With active managers, is alpha really just beta?
(MoneyWatch) The research on the ability of active managers to deliver alpha -- performance above the appropriate risk-adjusted benchmark -- makes very clear that:
- A minority of active managers outperform appropriate benchmarks
- The longer the time horizon, the smaller the percentage
- There is no persistence of outperformance beyond the randomly expected, which is why the SEC requires the standard disclaimer about past performance not being a prologue.
Given the above, why is it that we occasionally see reports showing that a majority of active managers have outperformed? For example, a recent Morningstar report found that 86 percent of actively managed taxable bond funds outperformed their benchmark over the four-year period ending Dec. 31, 2012, as measured by the Barclays U.S. Aggregate Bond Index. The answer lies in Nobel Laureate economist William Sharpe's observation that "Properly measured, the average actively managed dollar must underperform the average passively managed dollar, net of costs. Empirical analyses that appear to refute this principle are guilty of improper measurement."
Sharpe's insight was that Morningstar's results were likely to be explained by the actively managed funds taking more risk -- either term (buying longer maturities) or credit (buying lower rated credits) - -than is contained in the benchmark.
In other words, it would be like a large-cap growth fund buying small value stocks and claiming alpha. Really, that's beta, more exposure to the risk factors of size and value, not alpha. To see if the outperformance of actively managed bonds relative to the Barclay's Aggregate benchmark was fueled by alpha or beta, Vanguard's research team studied the performance of actively managed bond funds for the period 1998-2012. The following is a summary of their conclusions.
- The performance of actively managed funds was strongly influenced by the results of the corporate bond sector.
- The universe of actively managed funds has employed a significant and persistent overweighting to corporate bonds (underweighting safer government bonds).
- The persistent overweighting to corporate credit risk, and not dynamic or tactical portfolio management, was the primary driver of performance for funds benchmarked to the Barclays U.S. Aggregate Bond Index -- the outperformance was beta (in the form of credit risk), not alpha. The difference in returns between corporate bonds and government bonds explained 89 percent of the pattern of excess returns.
- The greater exposure to credit risk showed up in volatility, with 79 percent of actively managed funds having greater volatility than the benchmark.
Vanguard found that the returns of the actively managed funds could be effectively replicated by using a blend of 80 percent low-cost total bond market fund and 20 percent low-cost corporate bond fund (matching the overweighting to corporate bonds of the actively-managed funds. For the 15-year period, the low-cost total bond fund returned 5.8 percent, the actively managed bond funds returned 5.6 percent and the 80/20 allocation returned 5.9 percent. And the r-squared of the blended 80/20 portfolio with the actively-managed funds was 92 percent.

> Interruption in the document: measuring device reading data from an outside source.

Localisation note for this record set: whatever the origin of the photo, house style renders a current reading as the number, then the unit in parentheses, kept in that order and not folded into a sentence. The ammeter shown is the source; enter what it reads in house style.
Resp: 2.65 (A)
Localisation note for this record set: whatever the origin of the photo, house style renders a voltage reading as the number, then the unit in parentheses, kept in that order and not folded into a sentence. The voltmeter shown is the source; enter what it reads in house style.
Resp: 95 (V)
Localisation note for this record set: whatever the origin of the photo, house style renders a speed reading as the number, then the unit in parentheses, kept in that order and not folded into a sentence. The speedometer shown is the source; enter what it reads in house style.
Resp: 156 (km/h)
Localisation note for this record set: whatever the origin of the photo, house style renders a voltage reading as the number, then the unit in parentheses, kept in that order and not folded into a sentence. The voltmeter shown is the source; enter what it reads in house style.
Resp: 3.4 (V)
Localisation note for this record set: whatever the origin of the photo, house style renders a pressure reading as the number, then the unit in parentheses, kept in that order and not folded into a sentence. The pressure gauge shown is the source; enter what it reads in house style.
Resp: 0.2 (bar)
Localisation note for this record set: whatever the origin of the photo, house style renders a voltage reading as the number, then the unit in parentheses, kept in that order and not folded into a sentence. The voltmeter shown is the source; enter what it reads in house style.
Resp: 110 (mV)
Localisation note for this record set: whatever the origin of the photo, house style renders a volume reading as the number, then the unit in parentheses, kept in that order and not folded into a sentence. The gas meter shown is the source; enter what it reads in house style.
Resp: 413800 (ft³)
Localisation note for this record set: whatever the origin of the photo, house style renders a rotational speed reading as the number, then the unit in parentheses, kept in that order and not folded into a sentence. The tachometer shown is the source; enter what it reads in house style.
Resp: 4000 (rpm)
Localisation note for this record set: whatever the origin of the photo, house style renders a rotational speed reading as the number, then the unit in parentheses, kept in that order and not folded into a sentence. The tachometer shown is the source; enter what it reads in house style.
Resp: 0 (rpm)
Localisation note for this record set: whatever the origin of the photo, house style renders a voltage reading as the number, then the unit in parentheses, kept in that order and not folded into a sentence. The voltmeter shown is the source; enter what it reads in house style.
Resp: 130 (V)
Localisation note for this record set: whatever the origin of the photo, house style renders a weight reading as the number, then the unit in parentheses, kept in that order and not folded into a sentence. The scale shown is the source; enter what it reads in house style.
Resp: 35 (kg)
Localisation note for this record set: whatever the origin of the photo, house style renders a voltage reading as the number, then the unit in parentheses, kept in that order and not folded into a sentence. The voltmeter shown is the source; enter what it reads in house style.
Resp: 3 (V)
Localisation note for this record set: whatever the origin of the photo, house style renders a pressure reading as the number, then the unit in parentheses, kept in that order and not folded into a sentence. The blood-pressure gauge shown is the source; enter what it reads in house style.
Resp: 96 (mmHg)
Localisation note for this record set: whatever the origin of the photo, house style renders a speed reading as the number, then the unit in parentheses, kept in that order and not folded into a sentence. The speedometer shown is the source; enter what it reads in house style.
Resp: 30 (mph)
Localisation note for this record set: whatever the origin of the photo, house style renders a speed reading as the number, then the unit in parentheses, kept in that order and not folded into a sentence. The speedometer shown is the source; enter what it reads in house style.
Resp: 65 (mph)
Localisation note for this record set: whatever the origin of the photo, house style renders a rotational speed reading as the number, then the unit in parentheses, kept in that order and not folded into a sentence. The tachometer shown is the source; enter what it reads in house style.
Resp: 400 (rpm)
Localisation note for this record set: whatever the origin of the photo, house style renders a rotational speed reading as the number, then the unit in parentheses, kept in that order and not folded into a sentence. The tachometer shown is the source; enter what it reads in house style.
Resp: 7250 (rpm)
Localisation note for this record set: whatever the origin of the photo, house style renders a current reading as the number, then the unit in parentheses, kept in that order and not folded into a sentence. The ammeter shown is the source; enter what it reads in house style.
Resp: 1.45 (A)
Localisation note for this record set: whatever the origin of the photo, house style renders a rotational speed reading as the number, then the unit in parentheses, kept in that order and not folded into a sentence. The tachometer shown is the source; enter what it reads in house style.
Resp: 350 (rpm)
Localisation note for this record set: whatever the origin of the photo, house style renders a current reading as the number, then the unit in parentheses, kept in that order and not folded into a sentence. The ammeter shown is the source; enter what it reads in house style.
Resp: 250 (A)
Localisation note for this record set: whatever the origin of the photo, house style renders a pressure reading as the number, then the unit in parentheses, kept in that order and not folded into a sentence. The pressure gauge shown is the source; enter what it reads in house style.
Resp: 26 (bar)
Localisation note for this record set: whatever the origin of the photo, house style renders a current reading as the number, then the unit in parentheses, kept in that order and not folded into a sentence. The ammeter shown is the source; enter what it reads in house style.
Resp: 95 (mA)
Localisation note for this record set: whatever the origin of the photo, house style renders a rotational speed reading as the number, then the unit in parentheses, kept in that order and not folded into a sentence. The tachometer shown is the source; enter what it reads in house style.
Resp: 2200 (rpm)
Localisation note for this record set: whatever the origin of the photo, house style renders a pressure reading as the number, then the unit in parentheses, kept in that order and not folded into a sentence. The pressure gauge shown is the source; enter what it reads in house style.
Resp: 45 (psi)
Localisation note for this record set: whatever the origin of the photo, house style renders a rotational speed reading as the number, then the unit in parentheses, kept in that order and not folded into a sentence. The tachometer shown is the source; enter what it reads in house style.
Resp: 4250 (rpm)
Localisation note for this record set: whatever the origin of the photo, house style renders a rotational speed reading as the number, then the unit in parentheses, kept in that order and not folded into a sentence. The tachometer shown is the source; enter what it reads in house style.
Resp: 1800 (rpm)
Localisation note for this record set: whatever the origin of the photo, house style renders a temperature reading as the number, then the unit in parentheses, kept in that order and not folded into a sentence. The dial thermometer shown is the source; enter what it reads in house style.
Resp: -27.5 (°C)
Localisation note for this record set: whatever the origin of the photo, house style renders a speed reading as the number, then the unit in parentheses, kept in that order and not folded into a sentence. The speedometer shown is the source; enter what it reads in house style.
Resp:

In other words, investors in higher-cost, actively managed funds were paying for alpha, but receiving beta -- which could be obtained more cheaply by investing in low-cost, passively-managed corporate bond funds (such as index funds and ETFs). That means Sharpe was right. The benchmark used was incorrect, and the performance should have been adjusted to take that into account. In addition to the superior performance of the low-cost, passively-managed funds, investors in them had more control over the risks of their portfolios. They also had the benefit of total transparency. And they were paying lower fees.
There is one more important point we need to cover. Remember that for active managers to outperform there must be another group of investors who "lost" to the market. Today's bond market is even more dominated by institutional investors than is the stock markets. Thus, it's extremely difficult to think of a likely group of victims who the actively-managed funds are going to exploit sufficiently to generate enough alpha to cover their greater expenses.
That's why active investing with bond funds is just as much of a loser's game as it is with stock funds.